**What is required:** Return all of the listing word for word; the pictures stay out.

**Extracted material:**
■ ■ ■ ■ ■ ■ ■

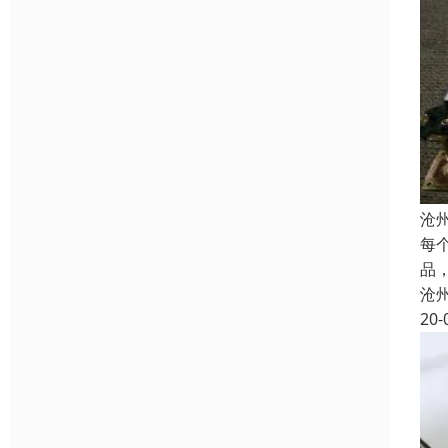
沧
每
品
沧
20-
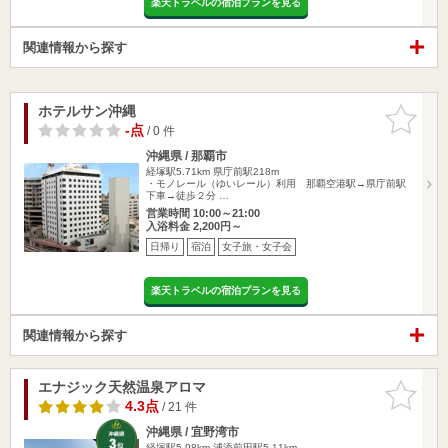
楽天トラベルの宿泊プランを見る
関連情報から探す
ホテルサン沖縄
お気に入
りに追加
-点
/ 0 件
沖縄県 / 那覇市
経塚駅5.71km
県庁前駅218m
・モノレール（ゆいレール）利用 那覇空港駅→県庁前駅
下車→徒歩２分 …
営業時間 10:00～21:00
入浴料金 2,200円～
日帰り
宿泊
女子旅・女子会
楽天トラベルの宿泊プランを見る
関連情報から探す
エナジック天然温泉アロマ
お気に入
りに追加
4.3点
/ 21 件
沖縄県 / 宜野湾市
経塚駅5.98km
浦添前田駅5.11km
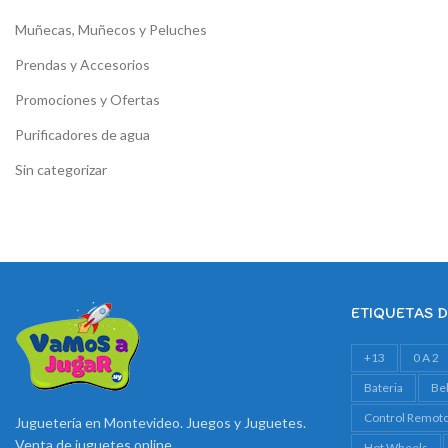
Muñecas, Muñecos y Peluches
Prendas y Accesorios
Promociones y Ofertas
Purificadores de agua
Sin categorizar
ETIQUETAS 
+13
0 A 2
Bateria
Be
Control Remot
Juguetería en Montevideo. Juegos y Juguetes.
Venta de juguetes online
Hot Wheels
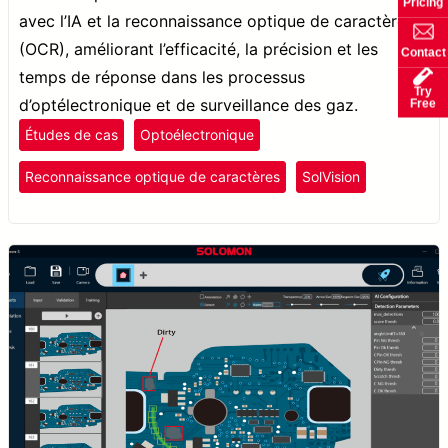
Pricing
avec l’IA et la reconnaissance optique de caractères
(OCR), améliorant l’efficacité, la précision et les
Contact
temps de réponse dans les processus
Try
d’optélectronique et de surveillance des gaz.
Free
Études de cas
Optoélectronique
Reconnaissance optique de caractères
SolVision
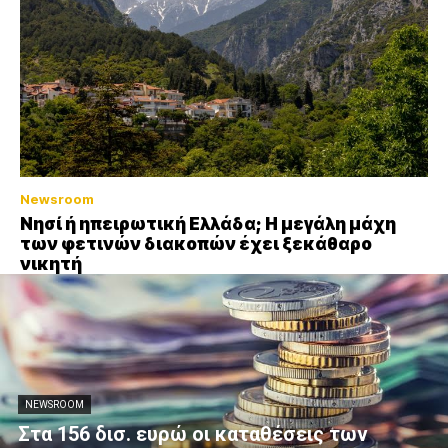
Newsroom
Νησί ή ηπειρωτική Ελλάδα; Η μεγάλη μάχη
των φετινών διακοπών έχει ξεκάθαρο
νικητή
NEWSROOM
Στα 156 δισ. ευρώ οι καταθέσεις των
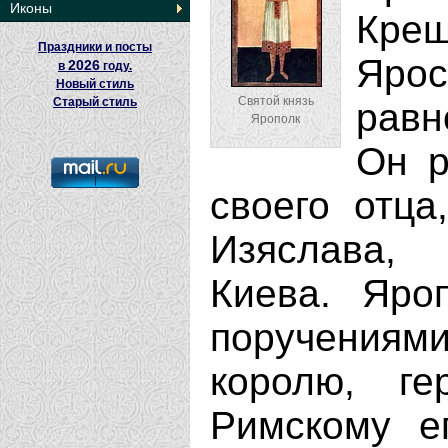
Иконы
Кре
Праздники и посты
Ярос
2026
в
году.
Новый стиль
Святой князь
Старый стиль
равн
Ярополк
Он р
своего отца
Изяслава, 
Киева. Яро
поручения
королю, ге
Римскому е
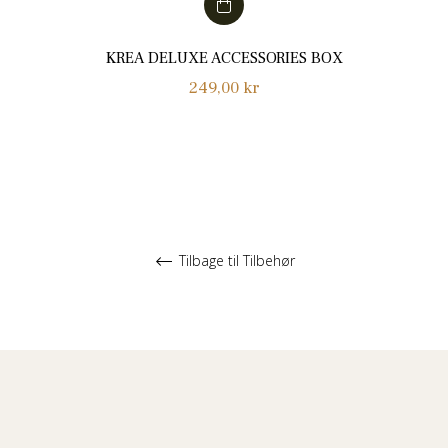
KREA DELUXE ACCESSORIES BOX
Normalpris
249,00 kr
Tilbage til Tilbehør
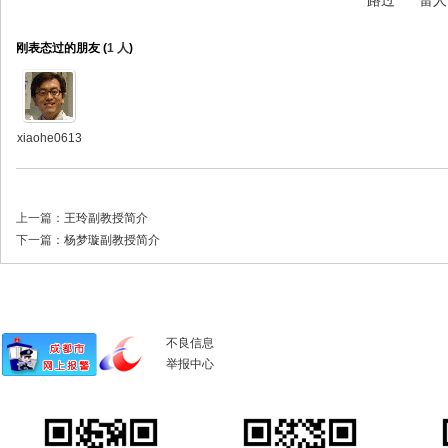
路过
雷人
刚表态过的朋友 (
1 人
)
xiaohe0613
上一篇：
王玲副教授简介
下一篇：
杨梦璇副教授简介
不良信息
举报中心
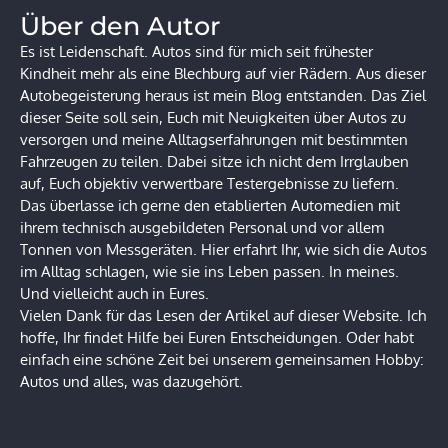
Über den Autor
Es ist Leidenschaft. Autos sind für mich seit frühester
Kindheit mehr als eine Blechburg auf vier Rädern. Aus dieser
Autobegeisterung heraus ist mein Blog entstanden. Das Ziel
dieser Seite soll sein, Euch mit Neuigkeiten über Autos zu
versorgen und meine Alltagserfahrungen mit bestimmten
Fahrzeugen zu teilen. Dabei sitze ich nicht dem Irrglauben
auf, Euch objektiv verwertbare Testergebnisse zu liefern.
Das überlasse ich gerne den etablierten Automedien mit
ihrem technisch ausgebildeten Personal und vor allem
Tonnen von Messgeräten. Hier erfahrt Ihr, wie sich die Autos
im Alltag schlagen, wie sie ins Leben passen. In meines.
Und vielleicht auch in Eures.
Vielen Dank für das Lesen der Artikel auf dieser Website. Ich
hoffe, Ihr findet Hilfe bei Euren Entscheidungen. Oder habt
einfach eine schöne Zeit bei unserem gemeinsamen Hobby:
Autos und alles, was dazugehört.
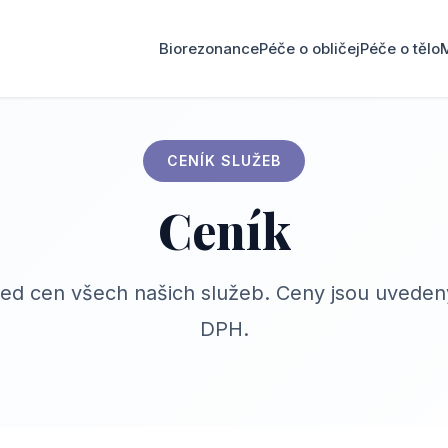
Biorezonance
Péče o obličej
Péče o tělo
CENÍK SLUŽEB
Ceník
ed cen všech našich služeb. Ceny jsou uvedeny
DPH.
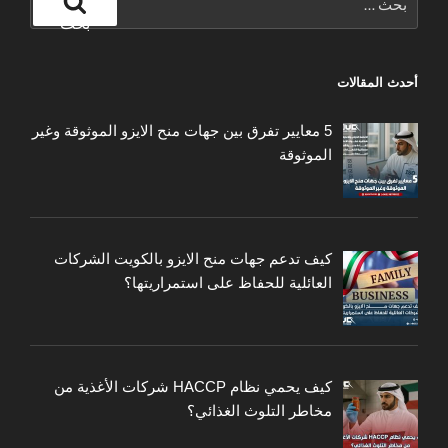
عن:
بحث
أحدث المقالات
5 معايير تفرق بين جهات منح الايزو الموثوقة وغير
الموثوقة
كيف تدعم جهات منح الايزو بالكويت الشركات
العائلية للحفاظ على استمراريتها؟
كيف يحمي نظام HACCP شركات الأغذية من
مخاطر التلوث الغذائي؟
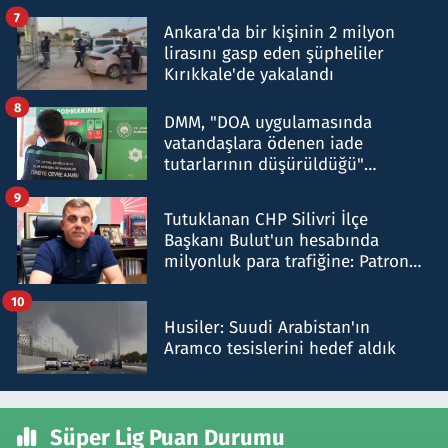
şok etti
7
Ankara'da bir kişinin 2 milyon
lirasını gasp eden şüpheliler
Kırıkkale'de yakalandı
8
DMM, "DOA uygulamasında
vatandaşlara ödenen iade
tutarlarının düşürüldüğü"
iddiasını yalanladı
9
Tutuklanan CHP Silivri İlçe
Başkanı Bulut'un hesabında
milyonluk para trafiğine: Patron
talimat verdi, ben gönderdim
10
Husiler: Suudi Arabistan'ın
Aramco tesislerini hedef aldık
Süper Lig Puan Durumu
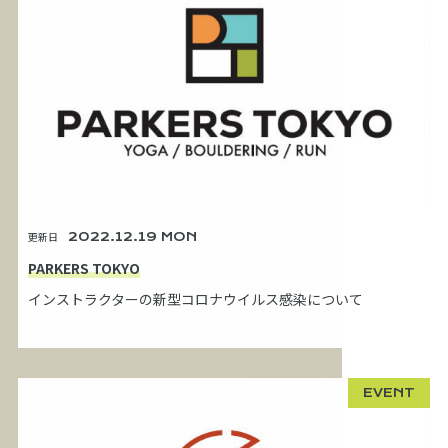
更新日
2022.12.19 MON
PARKERS TOKYO
インストラクターの新型コロナウイルス感染について
EVENT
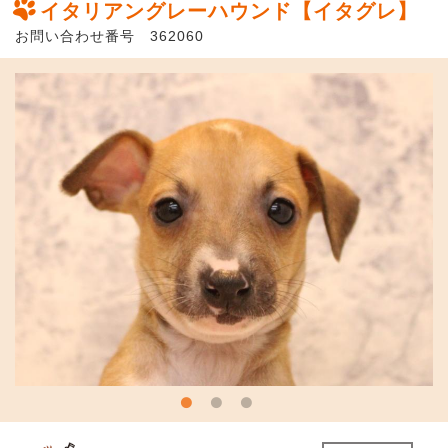
イタリアングレーハウンド【イタグレ】
お問い合わせ番号 362060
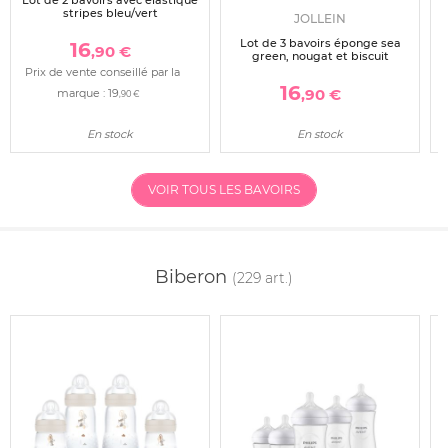
Lot de 2 bavoirs avec élastique
stripes bleu/vert
JOLLEIN
Lot de 3 bavoirs éponge sea
16
,90 €
green, nougat et biscuit
Prix de vente conseillé par la
16
,90 €
marque :
19
,90 €
En stock
En stock
VOIR TOUS LES BAVOIRS
Biberon
(229 art.)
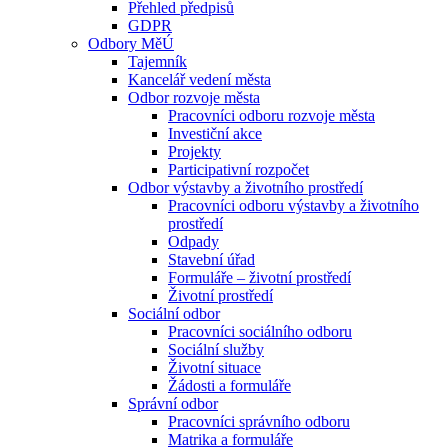
Přehled předpisů
GDPR
Odbory MěÚ
Tajemník
Kancelář vedení města
Odbor rozvoje města
Pracovníci odboru rozvoje města
Investiční akce
Projekty
Participativní rozpočet
Odbor výstavby a životního prostředí
Pracovníci odboru výstavby a životního
prostředí
Odpady
Stavební úřad
Formuláře – životní prostředí
Životní prostředí
Sociální odbor
Pracovníci sociálního odboru
Sociální služby
Životní situace
Žádosti a formuláře
Správní odbor
Pracovníci správního odboru
Matrika a formuláře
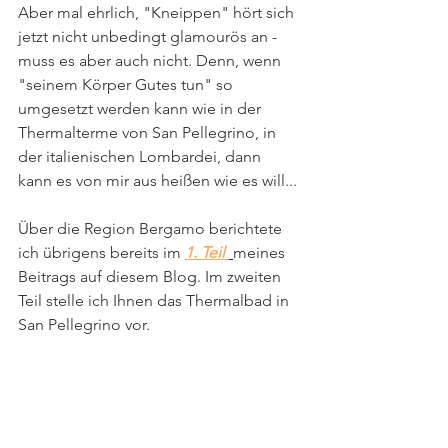
Aber mal ehrlich, "Kneippen" hört sich 
jetzt nicht unbedingt glamourös an - 
muss es aber auch nicht. Denn, wenn 
"seinem Körper Gutes tun" so 
umgesetzt werden kann wie in der 
Thermalterme von San Pellegrino, in 
der italienischen Lombardei, dann 
kann es von mir aus heißen wie es will...
Über die Region Bergamo berichtete 
ich übrigens bereits im 
1. Teil 
meines 
Beitrags auf diesem Blog. Im zweiten 
Teil stelle ich Ihnen das Thermalbad in 
San Pellegrino vor. 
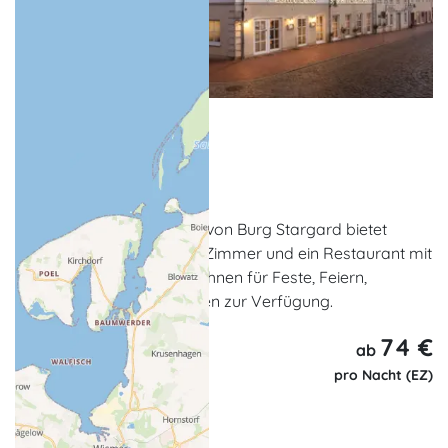
Hotel Zur Burg
Hotel, Seminarhaus
Burg Stargard
Das Hotel am Marktplatz von Burg Stargard bietet
harmonisch eingerichtete Zimmer und ein Restaurant mit
Terrasse. Gern stehen wir Ihnen für Feste, Feiern,
Tagungen und Konferenzen zur Verfügung.
74 €
ab
pro Nacht (EZ)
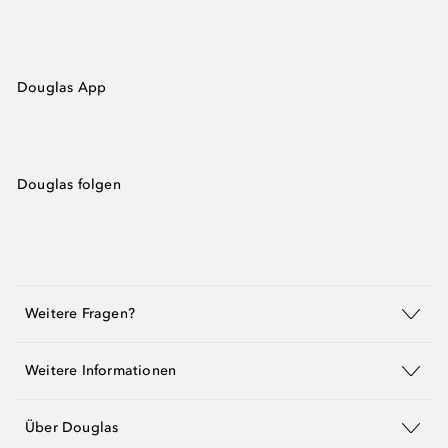
Douglas App
Douglas folgen
Weitere Fragen?
Weitere Informationen
Über Douglas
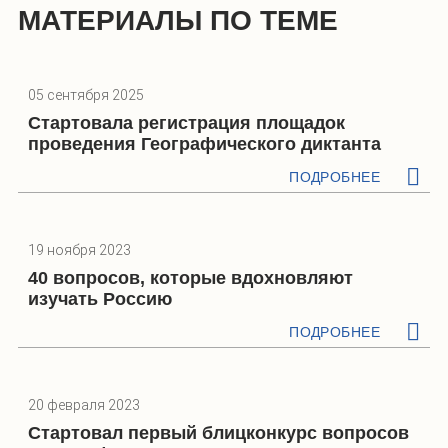
МАТЕРИАЛЫ ПО ТЕМЕ
05 сентября 2025
Стартовала регистрация площадок
проведения Географического диктанта
ПОДРОБНЕЕ
19 ноября 2023
40 вопросов, которые вдохновляют
изучать Россию
ПОДРОБНЕЕ
20 февраля 2023
Стартовал первый блицконкурс вопросов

■ ■ ■ ■ ■ ■ ■

**Completed exercise:**
沧
每
品
沧
20-
楽天トラベルの宿泊プランを見る
関連情報から探す
ホテルサン沖縄
お気に入
りに追加
-点
/ 0 件
沖縄県 / 那覇市
経塚駅5.71km
県庁前駅218m
・モノレール（ゆいレール）利用 那覇空港駅→県庁前駅
下車→徒歩２分 …
営業時間 10:00～21:00
入浴料金 2,200円～
日帰り
宿泊
女子旅・女子会
楽天トラベルの宿泊プランを見る
関連情報から探す
エナジック天然温泉アロマ
お気に入
りに追加
4.3点
/ 21 件
沖縄県 / 宜野湾市
経塚駅5.98km
浦添前田駅5.11km
Muñecas, Muñecos y Peluches
Prendas y Accesorios
Promociones y Ofertas
Purificadores de agua
Sin categorizar
ETIQUETAS 
+13
0 A 2
Bateria
Be
Control Remot
Juguetería en Montevideo. Juegos y Juguetes.
Venta de juguetes online
Hot Wheels
Pricing
avec l’IA et la reconnaissance optique de caractères
(OCR), améliorant l’efficacité, la précision et les
Contact
temps de réponse dans les processus
Try
d’optélectronique et de surveillance des gaz.
Free
Études de cas
Optoélectronique
Reconnaissance optique de caractères
SolVision
Newsroom
Νησί ή ηπειρωτική Ελλάδα; Η μεγάλη μάχη
των φετινών διακοπών έχει ξεκάθαρο
νικητή
NEWSROOM
Στα 156 δισ. ευρώ οι καταθέσεις των
Иконы
Кре
Праздники и посты
Ярос
2026
в
году.
Новый стиль
Святой князь
Старый стиль
равн
Ярополк
Он р
своего отца
Изяслава, 
Киева. Яро
поручения
королю, ге
Римскому е
KREA DELUXE ACCESSORIES BOX
Normalpris
249,00 kr
Tilbage til Tilbehør
路过
雷人
刚表态过的朋友 (
1 人
)
xiaohe0613
上一篇：
王玲副教授简介
下一篇：
杨梦璇副教授简介
不良信息
举报中心
Über den Autor
Es ist Leidenschaft. Autos sind für mich seit frühester
Kindheit mehr als eine Blechburg auf vier Rädern. Aus dieser
Autobegeisterung heraus ist mein Blog entstanden. Das Ziel
dieser Seite soll sein, Euch mit Neuigkeiten über Autos zu
versorgen und meine Alltagserfahrungen mit bestimmten
Fahrzeugen zu teilen. Dabei sitze ich nicht dem Irrglauben
auf, Euch objektiv verwertbare Testergebnisse zu liefern.
Das überlasse ich gerne den etablierten Automedien mit
ihrem technisch ausgebildeten Personal und vor allem
Tonnen von Messgeräten. Hier erfahrt Ihr, wie sich die Autos
im Alltag schlagen, wie sie ins Leben passen. In meines.
Und vielleicht auch in Eures.
Vielen Dank für das Lesen der Artikel auf dieser Website. Ich
hoffe, Ihr findet Hilfe bei Euren Entscheidungen. Oder habt
einfach eine schöne Zeit bei unserem gemeinsamen Hobby:
Autos und alles, was dazugehört.
Biorezonance
Péče o obličej
Péče o tělo
CENÍK SLUŽEB
Ceník
ed cen všech našich služeb. Ceny jsou uvedeny
DPH.
عن:
بحث
أحدث المقالات
5 معايير تفرق بين جهات منح الايزو الموثوقة وغير
الموثوقة
كيف تدعم جهات منح الايزو بالكويت الشركات
العائلية للحفاظ على استمراريتها؟
كيف يحمي نظام HACCP شركات الأغذية من
مخاطر التلوث الغذائي؟
şok etti
7
Ankara'da bir kişinin 2 milyon
lirasını gasp eden şüpheliler
Kırıkkale'de yakalandı
8
DMM, "DOA uygulamasında
vatandaşlara ödenen iade
tutarlarının düşürüldüğü"
iddiasını yalanladı
9
Tutuklanan CHP Silivri İlçe
Başkanı Bulut'un hesabında
milyonluk para trafiğine: Patron
talimat verdi, ben gönderdim
10
Husiler: Suudi Arabistan'ın
Aramco tesislerini hedef aldık
Süper Lig Puan Durumu
更新日
2022.12.19 MON
PARKERS TOKYO
インストラクターの新型コロナウイルス感染について
EVENT
イタリアングレーハウンド【イタグレ】
お問い合わせ番号 362060
Lot de 2 bavoirs avec élastique
stripes bleu/vert
JOLLEIN
Lot de 3 bavoirs éponge sea
16
,90 €
green, nougat et biscuit
Prix de vente conseillé par la
16
,90 €
marque :
19
,90 €
En stock
En stock
VOIR TOUS LES BAVOIRS
Biberon
(229 art.)
Přehled předpisů
GDPR
Odbory MěÚ
Tajemník
Kancelář vedení města
Odbor rozvoje města
Pracovníci odboru rozvoje města
Investiční akce
Projekty
Participativní rozpočet
Odbor výstavby a životního prostředí
Pracovníci odboru výstavby a životního
prostředí
Odpady
Stavební úřad
Formuláře – životní prostředí
Životní prostředí
Sociální odbor
Pracovníci sociálního odboru
Sociální služby
Životní situace
Žádosti a formuláře
Správní odbor
Pracovníci správního odboru
Matrika a formuláře
Aber mal ehrlich, "Kneippen" hört sich 
jetzt nicht unbedingt glamourös an - 
muss es aber auch nicht. Denn, wenn 
"seinem Körper Gutes tun" so 
umgesetzt werden kann wie in der 
Thermalterme von San Pellegrino, in 
der italienischen Lombardei, dann 
kann es von mir aus heißen wie es will...
Über die Region Bergamo berichtete 
ich übrigens bereits im 
1. Teil 
meines 
Beitrags auf diesem Blog. Im zweiten 
Teil stelle ich Ihnen das Thermalbad in 
San Pellegrino vor. 
Hotel Zur Burg
Hotel, Seminarhaus
Burg Stargard
Das Hotel am Marktplatz von Burg Stargard bietet
harmonisch eingerichtete Zimmer und ein Restaurant mit
Terrasse. Gern stehen wir Ihnen für Feste, Feiern,
Tagungen und Konferenzen zur Verfügung.
74 €
ab
pro Nacht (EZ)
Douglas App
Douglas folgen
Weitere Fragen?
Weitere Informationen
Über Douglas
МАТЕРИАЛЫ ПО ТЕМЕ
05 сентября 2025
Стартовала регистрация площадок
проведения Географического диктанта
ПОДРОБНЕЕ
19 ноября 2023
40 вопросов, которые вдохновляют
изучать Россию
ПОДРОБНЕЕ
20 февраля 2023
Стартовал первый блицконкурс вопросов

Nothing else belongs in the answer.